2°.in de bij algemene maatregel van bestuur aangewezen gevallen, of

3°.in overige gevallen, indien de motivering van het besluit een goede ruimtelijke onderbouwing bevat;

(…)"

Artikel 4.5 van het Bor luidt:

"1. Indien de aanvrager het bevoegd gezag heeft verzocht de omgevingsvergunning in twee fasen te verlenen, kan hij bij de aanvraag om een beschikking voor de eerste onderscheidenlijk tweede fase volstaan met het verstrekken van de gegevens en bescheiden die betrekking hebben op de activiteiten waarop de betrokken aanvraag ziet.

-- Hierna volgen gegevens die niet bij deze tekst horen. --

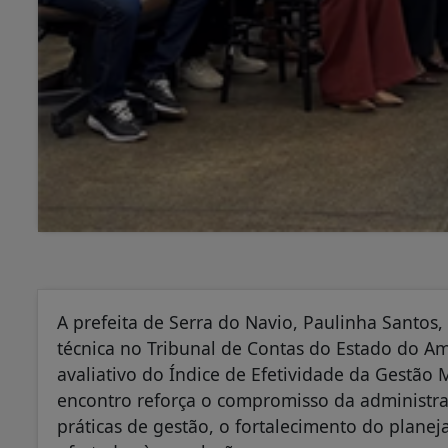
A prefeita de Serra do Navio, Paulinha Santos,
técnica no Tribunal de Contas do Estado do Am
avaliativo do Índice de Efetividade da Gestão 
encontro reforça o compromisso da administr
práticas de gestão, o fortalecimento do plane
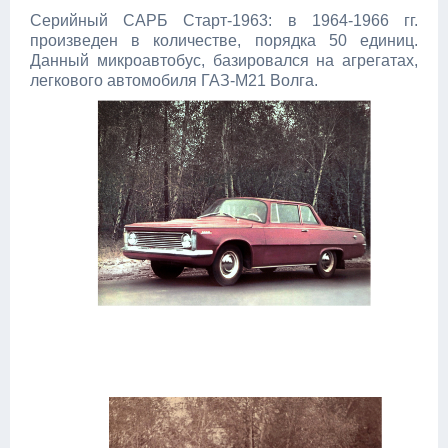
Серийный САРБ Старт-1963: в 1964-1966 гг.
произведен в количестве, порядка 50 единиц.
Данный микроавтобус, базировался на агрегатах,
легкового автомобиля ГАЗ-М21 Волга.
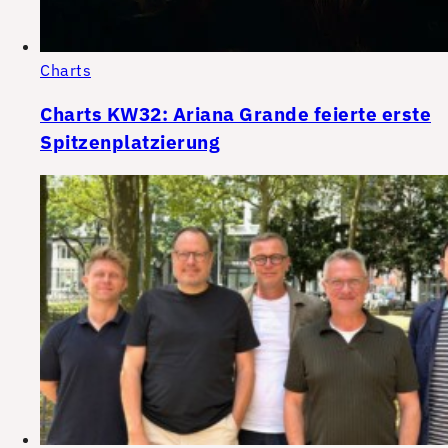
Charts
Charts KW32: Ariana Grande feierte erste
Spitzenplatzierung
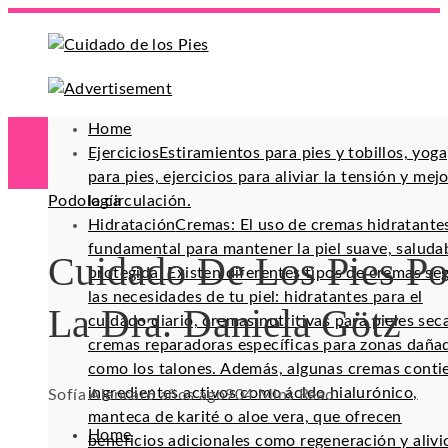
Home
Ejercicios
Estiramientos para pies y tobillos, yoga
para pies, ejercicios para aliviar la tensión y mej
Podología
la circulación.
Hidratación
Cremas: El uso de cremas hidratante
fundamental para mantener la piel suave, saluda
Cuidado De Los Pies Po
protegida. Existen diferentes tipos de cremas se
las necesidades de tu piel: hidratantes para el
La Dra. Daniela Götz
cuidado diario, cremas nutritivas para pieles sec
cremas reparadoras específicas para zonas daña
como los talones. Además, algunas cremas conti
ingredientes activos como ácido hialurónico,
Sofía Alencar
6 años ago
90
4 Mins Read
manteca de karité o aloe vera, que ofrecen
Home
beneficios adicionales como regeneración y alivi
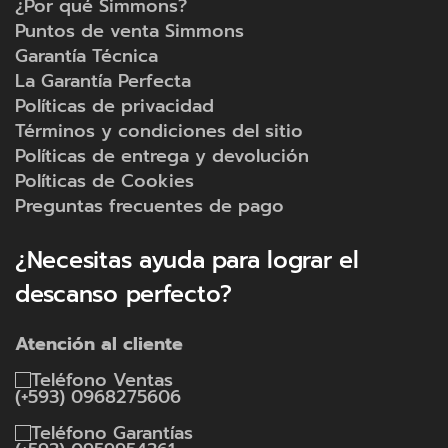
¿Por qué Simmons?
Puntos de venta Simmons
Garantía Técnica
La Garantía Perfecta
Políticas de privacidad
Términos y condiciones del sitio
Políticas de entrega y devolución
Políticas de Cookies
Preguntas frecuentes de pago
¿Necesitas ayuda para lograr el
descanso perfecto?
Atención al cliente
Ventas
(+593) 0968275606
Garantías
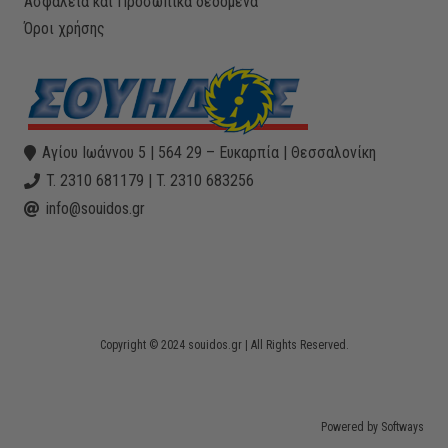
Ασφάλεια και Προσωπικά δεδομένα
Όροι χρήσης
Αγίου Ιωάννου 5 | 564 29 – Ευκαρπία | Θεσσαλονίκη
T. 2310 681179 | T. 2310 683256
info@souidos.gr
Copyright © 2024 souidos.gr | All Rights Reserved.
Powered by Softways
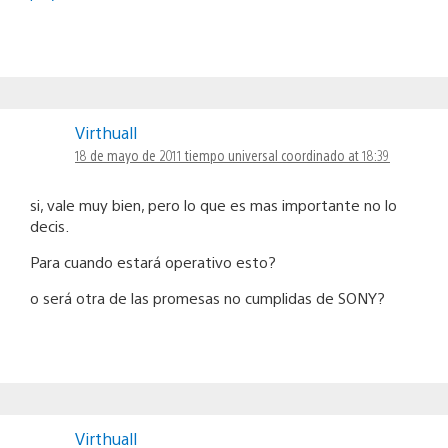
Virthuall
18 de mayo de 2011 tiempo universal coordinado at 18:39
si, vale muy bien, pero lo que es mas importante no lo
decis.
Para cuando estará operativo esto?
o será otra de las promesas no cumplidas de SONY?
Virthuall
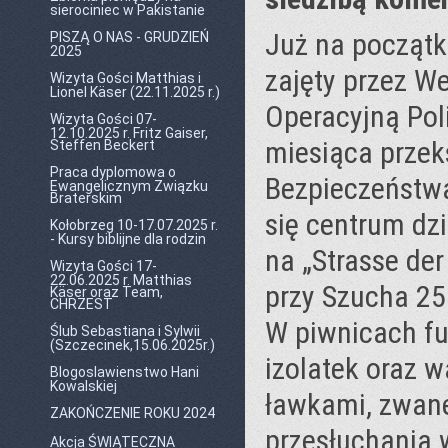
sierociniec w Pakistanie
Już na początk
PISZĄ O NAS - GRUDZIEŃ
2025
zajęty przez W
Wizyta Gości Matthias i
Lionel Käser (22.11.2025 r.)
Operacyjną Pol
Wizyta Gości 07-
12.10.2025 r. Fritz Gaiser,
miesiąca przek
Steffen Beckert
Praca dyplomowa o
Bezpieczeństwa
Ewangelicznym Związku
Braterskim
się centrum dzi
Kołobrzeg 10-17.07.2025 r.
- Kursy biblijne dla rodzin
na „Strasse der
Wizyta Gości 17-
22.06.2025 r. Matthias
przy Szucha 25
Käser oraz Team,
CHRZEST
W piwnicach fu
Ślub Sebastiana i Sylwii
(Szczecinek,15.06.2025r.)
izolatek oraz 
Blogoslawienstwo Hani
Kowalskiej
ławkami, zwane
ZAKOŃCZENIE ROKU 2024
przesłuchania 
Akcja ŚWIĄTECZNA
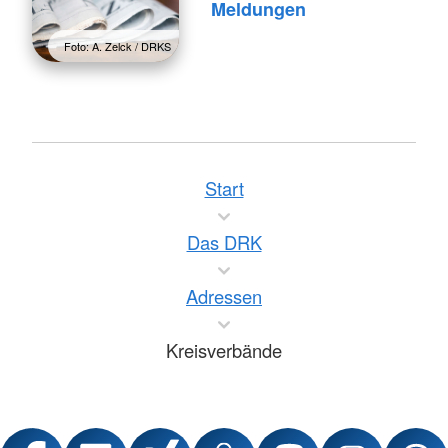
Meldungen
Foto: A. Zelck / DRKS
Start
Das DRK
Adressen
Kreisverbände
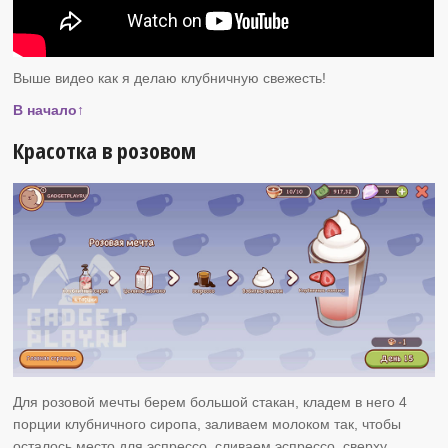
Выше видео как я делаю клубничную свежесть!
В начало↑
Красотка в розовом
Для розовой мечты берем большой стакан, кладем в него 4
порции клубничного сиропа, заливаем молоком так, чтобы
осталось место для эспрессо, сливаем эспрессо, сверху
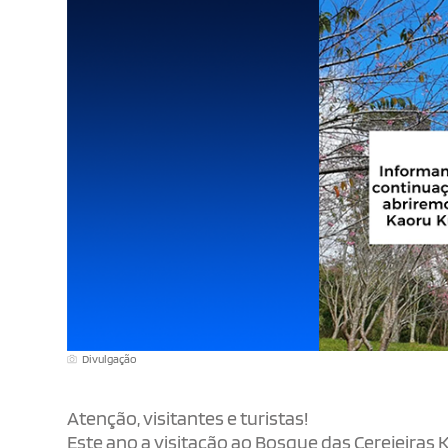
Divulgação
Atenção, visitantes e turistas!
Este ano a visitação ao Bosque das Cerejeira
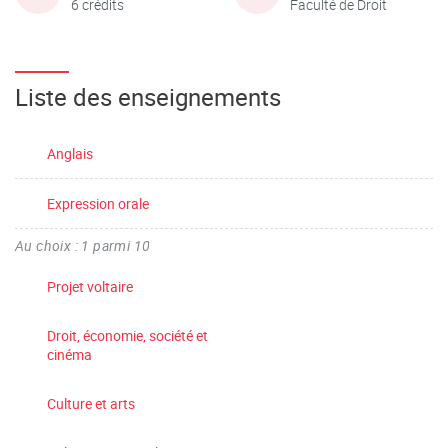
6 crédits
Faculté de Droit
Liste des enseignements
Anglais
Expression orale
Au choix : 1 parmi 10
Projet voltaire
Droit, économie, société et
cinéma
Culture et arts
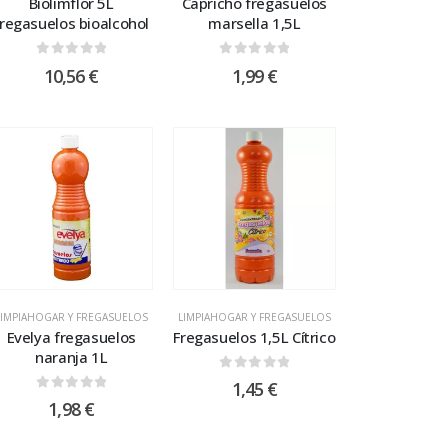
Biolimflor 5L
Capricho fregasuelos
fregasuelos bioalcohol
marsella 1,5L
0
out of 5
0
out of 5
10,56
€
1,99
€
LIMPIAHOGAR Y FREGASUELOS
LIMPIAHOGAR Y FREGASUELOS
Evelya fregasuelos
Fregasuelos 1,5L Cítrico
naranja 1L
0
out of 5
1,45
€
0
out of 5
1,98
€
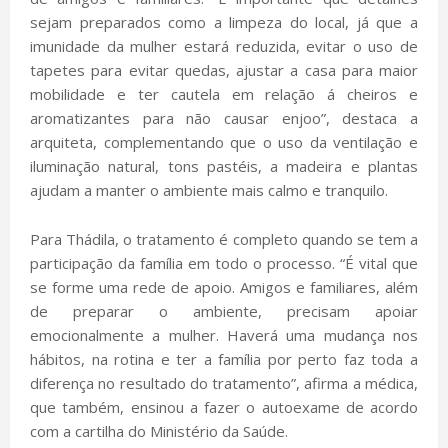
sejam preparados como a limpeza do local, já que a
imunidade da mulher estará reduzida, evitar o uso de
tapetes para evitar quedas, ajustar a casa para maior
mobilidade e ter cautela em relação á cheiros e
aromatizantes para não causar enjoo”, destaca a
arquiteta, complementando que o uso da ventilação e
iluminação natural, tons pastéis, a madeira e plantas
ajudam a manter o ambiente mais calmo e tranquilo.
Para Thádila, o tratamento é completo quando se tem a
participação da família em todo o processo. “É vital que
se forme uma rede de apoio. Amigos e familiares, além
de preparar o ambiente, precisam apoiar
emocionalmente a mulher. Haverá uma mudança nos
hábitos, na rotina e ter a família por perto faz toda a
diferença no resultado do tratamento”, afirma a médica,
que também, ensinou a fazer o autoexame de acordo
com a cartilha do Ministério da Saúde.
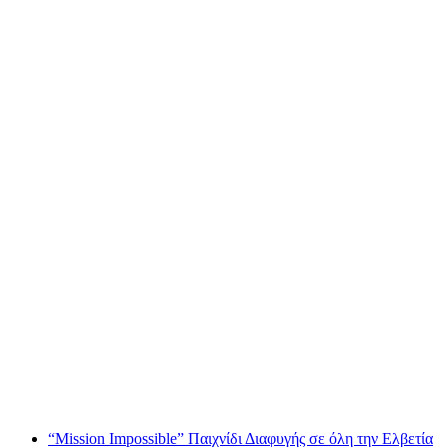
Βελάκια για ομάδες
ανά άτομο
από €92
“Mission Impossible” Παιχνίδι Διαφυγής σε όλη την Ελβετία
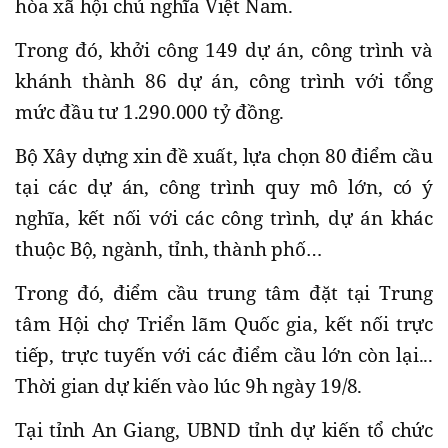
hòa xã hội chủ nghĩa Việt Nam.
Trong đó, khởi công 149 dự án, công trình và
khánh thành 86 dự án, công trình với tổng
mức đầu tư 1.290.000 tỷ đồng.
Bộ Xây dựng xin đề xuất, lựa chọn 80 điểm cầu
tại các dự án, công trình quy mô lớn, có ý
nghĩa, kết nối với các công trình, dự án khác
thuộc Bộ, ngành, tỉnh, thành phố…
Trong đó, điểm cầu trung tâm đặt tại Trung
tâm Hội chợ Triển lãm Quốc gia, kết nối trực
tiếp, trực tuyến với các điểm cầu lớn còn lại...
Thời gian dự kiến vào lúc 9h ngày 19/8.
Tại tỉnh An Giang, UBND tỉnh dự kiến tổ chức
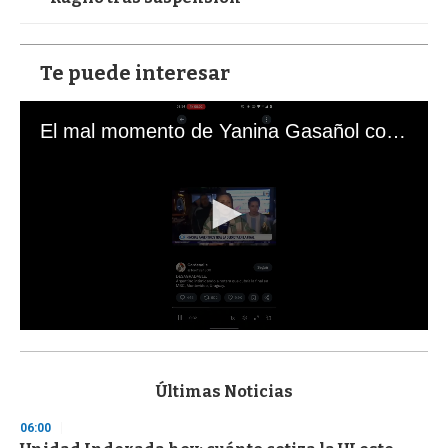
Te puede interesar
El mal momento de Yanina Gasañol con un hincha argentino en "Subrayado"
0
s
e
c
Últimas Noticias
o
n
06:00
d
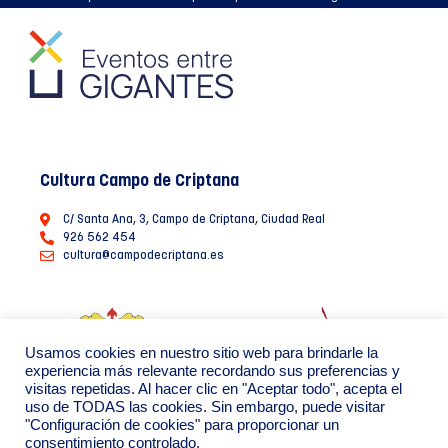
Cultura Campo de Criptana
C/ Santa Ana, 3, Campo de Criptana, Ciudad Real
926 562 454
cultura@campodecriptana.es
Usamos cookies en nuestro sitio web para brindarle la
experiencia más relevante recordando sus preferencias y
visitas repetidas. Al hacer clic en "Aceptar todo", acepta el
uso de TODAS las cookies. Sin embargo, puede visitar
"Configuración de cookies" para proporcionar un
consentimiento controlado.
Ayuntamiento de Campo de Criptana 2022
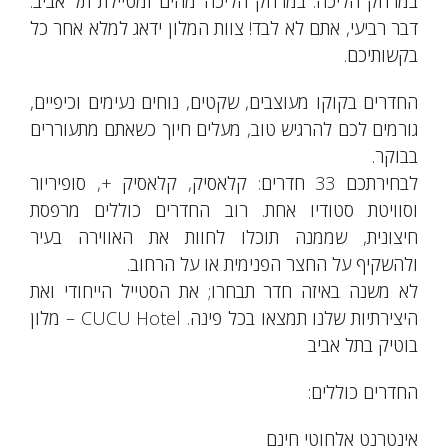
במרחק הליכה. במרחק הליכה מהים ומטיילת תל אביב.
דבר רביעי, אתם לא לבד! צוות המלון ידאג למלא אחר כל
בקשותיכם.
החדרים בקוקו מעוצבים, שקטים, נוחים נעימים וכיפיים,
גורמים לכם להרגיש טוב, מעלים חיוך כשאתם מתעוררים
בבוקר.
לבחירתכם 33 חדרים: קלאסיק, קלאסיק +, סופיריור
וסוויטת סטודיו אחת. רוב החדרים כוללים מרפסת
חיצונית, שממנה תוכלו לחוות את האווירה בעיר
ולהשקיף על החצר הפנימית או על הרחוב.
לא משנה באיזה חדר תבחרו; את הסטייל הייחודי ואת
היצירתיות שלנו תמצאו בכל פינה. CUCU Hotel – מלון
בוטיק בתל אביב
החדרים כוללים:
אינטרנט אלחוטי חינם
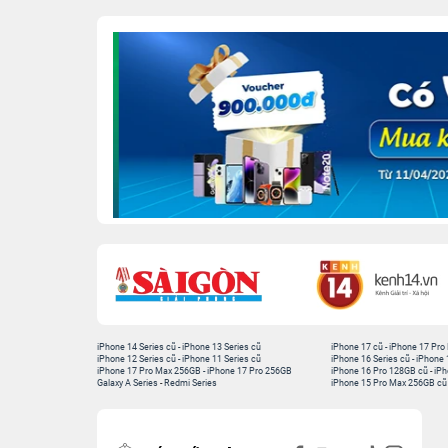
iPhone 14 Series cũ
-
iPhone 13 Series cũ
iPhone 17 cũ
-
iPhone 17 Pro
iPhone 12 Series cũ
-
iPhone 11 Series cũ
iPhone 16 Series cũ
-
iPhone 
iPhone 17 Pro Max 256GB
-
iPhone 17 Pro 256GB
iPhone 16 Pro 128GB cũ
-
iPh
Galaxy A Series
-
Redmi Series
iPhone 15 Pro Max 256GB cũ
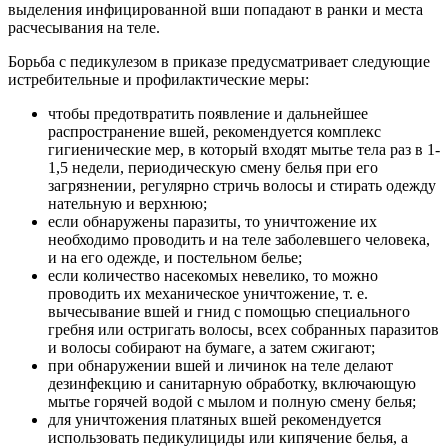
выделения инфицированной вши попадают в ранки и места
расчесывания на теле.
Борьба с педикулезом в приказе предусматривает следующие
истребительные и профилактические меры:
чтобы предотвратить появление и дальнейшее
распространение вшей, рекомендуется комплекс
гигиенические мер, в который входят мытье тела раз в 1-
1,5 недели, периодическую смену белья при его
загрязнении, регулярно стричь волосы и стирать одежду
нательную и верхнюю;
если обнаружены паразиты, то уничтожение их
необходимо проводить и на теле заболевшего человека,
и на его одежде, и постельном белье;
если количество насекомых невелико, то можно
проводить их механическое уничтожение, т. е.
вычесывание вшей и гнид с помощью специального
гребня или остригать волосы, всех собранных паразитов
и волосы собирают на бумаге, а затем сжигают;
при обнаружении вшей и личинок на теле делают
дезинфекцию и санитарную обработку, включающую
мытье горячей водой с мылом и полную смену белья;
для уничтожения платяных вшей рекомендуется
использовать педикулициды или кипячение белья, а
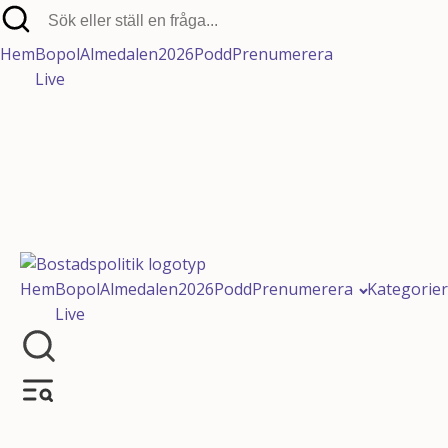
Hem
Bopol
Almedalen2026
Podd
Prenumerera
Live
Prenumerera på vårt nyhets
Hem
Bopol
Almedalen2026
Podd
Prenumerera
Kategorier
Följ Bopolpodden
Live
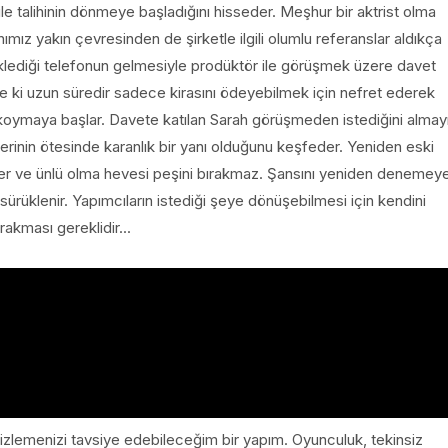
ile talihinin dönmeye başladığını hisseder. Meşhur bir aktrist olma
nımız yakın çevresinden de şirketle ilgili olumlu referanslar aldıkça
ediği telefonun gelmesiyle prodüktör ile görüşmek üzere davet
yle ki uzun süredir sadece kirasını ödeyebilmek için nefret ederek
lar koymaya başlar. Davete katılan Sarah görüşmeden istediğini almay
erinin ötesinde karanlık bir yanı olduğunu keşfeder. Yeniden eski
er ve ünlü olma hevesi peşini bırakmaz. Şansını yeniden denemey
ürüklenir. Yapımcıların istediği şeye dönüşebilmesi için kendini
ırakması gereklidir...
 izlemenizi tavsiye edebileceğim bir yapım. Oyunculuk, tekinsiz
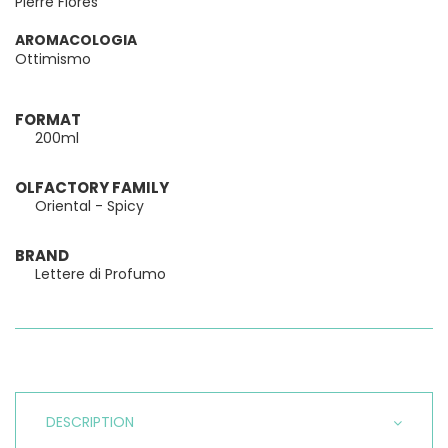
Pierre Flores
AROMACOLOGIA
Ottimismo
FORMAT
200ml
OLFACTORY FAMILY
Oriental - Spicy
BRAND
Lettere di Profumo
DESCRIPTION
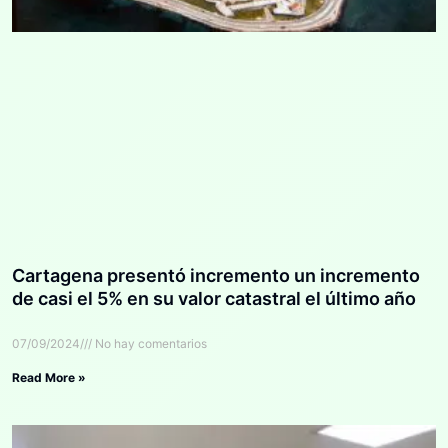
Cartagena presentó incremento un incremento
de casi el 5% en su valor catastral el último año
07/09/2024
No hay comentarios
Read More »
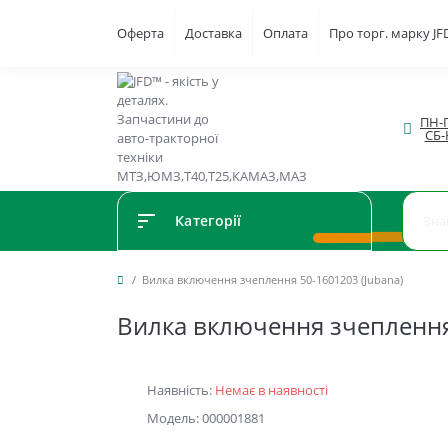
Оферта
Доставка
Оплата
Про торг. марку J
ПН-П
СБ-
Категорії
Вилка включення зчеплення 50-1601203 (Jubana)
Вилка включення зчеплення
Наявність:
Немає в наявності
Модель: 000001881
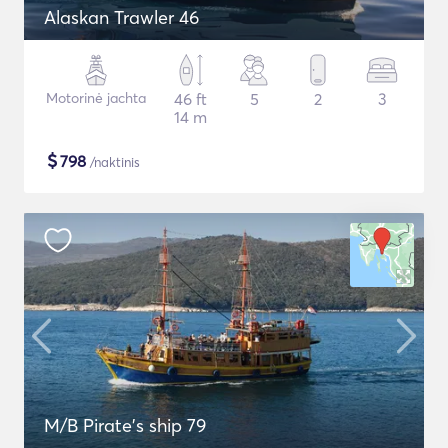
Alaskan Trawler 46
Motorinė jachta
46 ft
5
2
3
14 m
$
798
/naktinis
M/B Pirate's ship 79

2. Bij de aanvraag om een beschikking met betrekking tot de eerste fase vermeldt de aanvrager uit welke activiteiten het gehele project zal bestaan.

(…)"

Artikel 2, aanhef en onderdeel 3, van bijlage II van het Bor luidt:

"Een omgevingsvergunning voor activiteiten als bedoeld in artikel 2.1, eerste lid, onder a of c, van de wet is niet vereist, indien deze activiteiten betrekking hebben op een op de grond staand bijbehorend bouwwerk of uitbreiding daarvan in achtererfgebied, mits wordt voldaan aan de volgende eisen:

a. voor zover op een afstand van niet meer dan 4 m van het oorspronkelijk hoofdgebouw, niet hoger dan:

1°.5 m,

2°.0,3 m boven de bovenkant van de scheidingsconstructie met de tweede bouwlaag van het hoofdgebouw, en

3°.het hoofdgebouw,

b. voor zover op een afstand van meer dan 4 m van het oorspronkelijk hoofdgebouw:

1°. indien hoger dan 3 m: voorzien van een schuin dak, de dakvoet niet hoger dan 3 m, de daknok gevormd door twee of meer schuine dakvlakken, met een hellingshoek van niet meer dan 55°, en waarbij de hoogte van de daknok niet meer is dan 5 m en verder wordt begrensd door de volgende formule:

maximale daknokhoogte [m] = (afstand daknok tot de perceelsgrens [m] x 0,47) + 3;

2°. functioneel ondergeschikt aan het hoofdgebouw, tenzij het betreft huisvesting in verband met mantelzorg,

c. op een afstand van meer dan 1 m vanaf openbaar toegankelijk gebied, tenzij geen redelijke eisen van welstand van toepassing zijn,

d. de ligging van een verblijfsgebied als bedoeld in artikel 1.1, eerste lid, van het Bouwbesluit 2012, in geval van meer dan een bouwlaag, uitsluitend op de eerste bouwlaag,

e. niet voorzien van een dakterras, balkon of andere niet op de grond gelegen buitenruimte,

f. de oppervlakte van al dan niet met vergunning gebouwde bijbehorende bouwwerken in het bebouwingsgebied bedraagt niet meer dan:

1°.in geval van een bebouwingsgebied kleiner dan of gelijk aan 100 m2: 50% van dat bebouwingsgebied,

2°. in geval van een bebouwingsgebied groter dan 100 m2 en kleiner dan of gelijk aan 300 m2: 50 m2, vermeerderd met 20% van het deel van het bebouwingsgebied dat groter is dan 100 m2,

3°. in geval van een bebouwingsgebied groter dan 300 m2: 90 m2, vermeerderd met 10% van het deel van het bebouwingsgebied dat groter is dan 300 m2, tot een maximum van in totaal 150 m2,

g. niet aan of bij:

1°.een woonwagen,

2°.een hoofdgebouw waarvoor in de omgevingsvergunning voor het bouwen daarvan is bepaald dat de vergunninghouder na het verstrijken van een bij die vergunning aangegeven termijn verplicht is de voor de verlening van de vergunning bestaande toestand hersteld te hebben,

3°. een bouwwerk ten behoeve van recreatief nachtverblijf door één huishouden."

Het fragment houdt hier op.